On What I Thought It Was

Interrailing is very dissimilar to how I had pictured it. Not to say in the least that I haven’t been enjoying my time exploring a beautiful country with my close friends, but there are definitely some discrepancies between reality and the expectations I had. It’s something I’ve thought about every once in a while, but that really came to the forefront of my mind this evening. I’d like to first go into ways the experience has so far exceeded my lofty expectations, before elaborating on what some of those expectations were, and I’ll see if there’s a larger point hiding in the text that can be extrapolated and learned from.

 

This is my first time travelling for an extended period of time without family, so there were bound to be things I was used to that I can dismiss as facets of travel I can live without, but it has equally shown the small details that make a trip that much better or more comfortable for me. I am a creature of habit and comfort, after all. But first – the plentiful pluses. I’ve gone to museums and shows I can definitively say I wouldn’t have done alone, and am all the better for having done so. My exposure to culture in general is something that, on the whole, has been significantly improved in quality and quantity, and I’m glad that I have people around me eager to see and show me the more artful side of the country. I’ll rattle off a few more before switching lanes a bit: I’ve been pushed to try some absolutely delicious food, stayed in gorgeous places I would never have considered and talked to many interesting people, an activity I tend to avoid at its purest form.

**Assignment A**
In the interrailing essay, how does the writer describe themselves?
**Assignment B**
Reproduce the passage of the interrailing essay between "On What I Thought" and "and learned from.", inclusive.

**Recorded information**
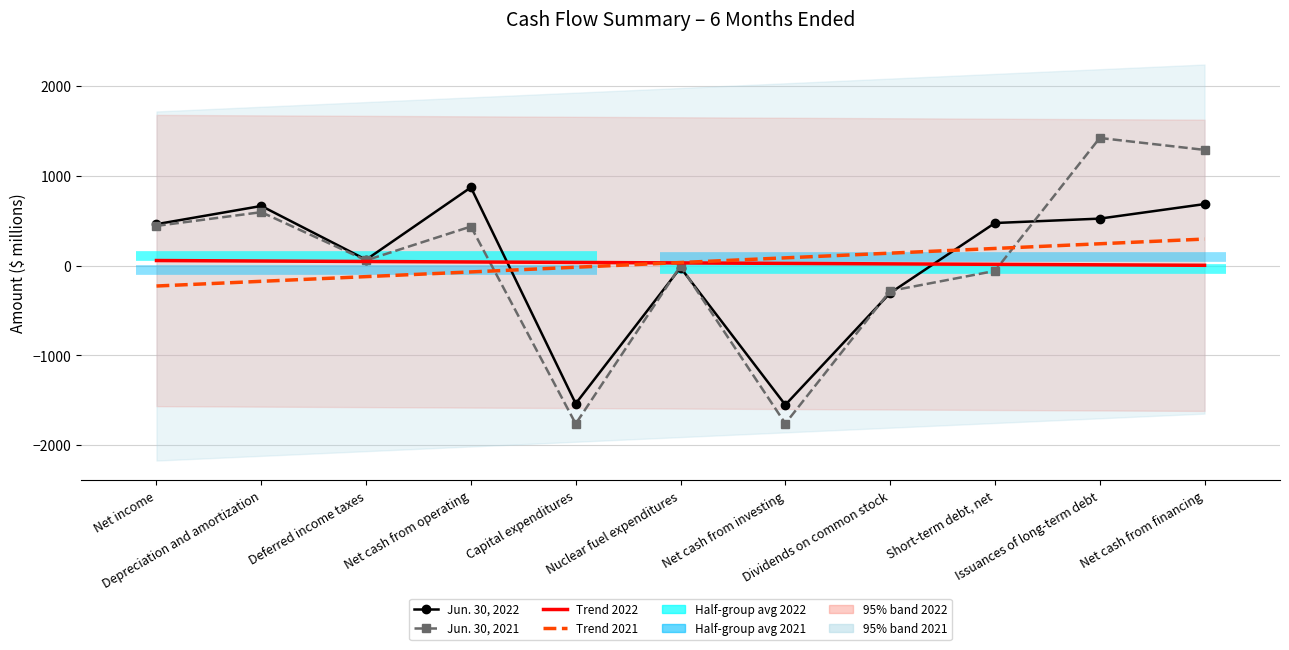

Rank the series by their maximum value, from lowest to highest.

Trend 2022, Trend 2021, Jun. 30, 2022, Jun. 30, 2021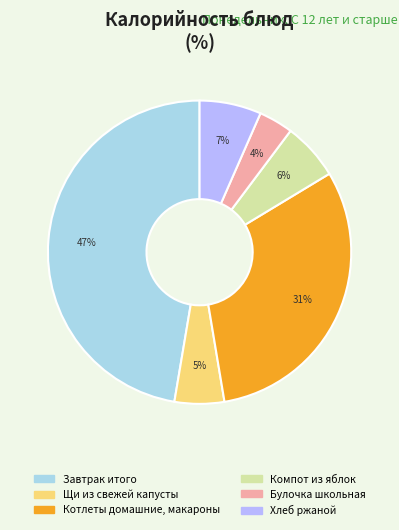

How many slices are in this pie chart?

6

**Answer space A**
As a creature of habit and comfort.

**Answer space B**
On What I Thought It Was

Interrailing is very dissimilar to how I had pictured it. Not to say in the least that I haven’t been enjoying my time exploring a beautiful country with my close friends, but there are definitely some discrepancies between reality and the expectations I had. It’s something I’ve thought about every once in a while, but that really came to the forefront of my mind this evening. I’d like to first go into ways the experience has so far exceeded my lofty expectations, before elaborating on what some of those expectations were, and I’ll see if there’s a larger point hiding in the text that can be extrapolated and learned from.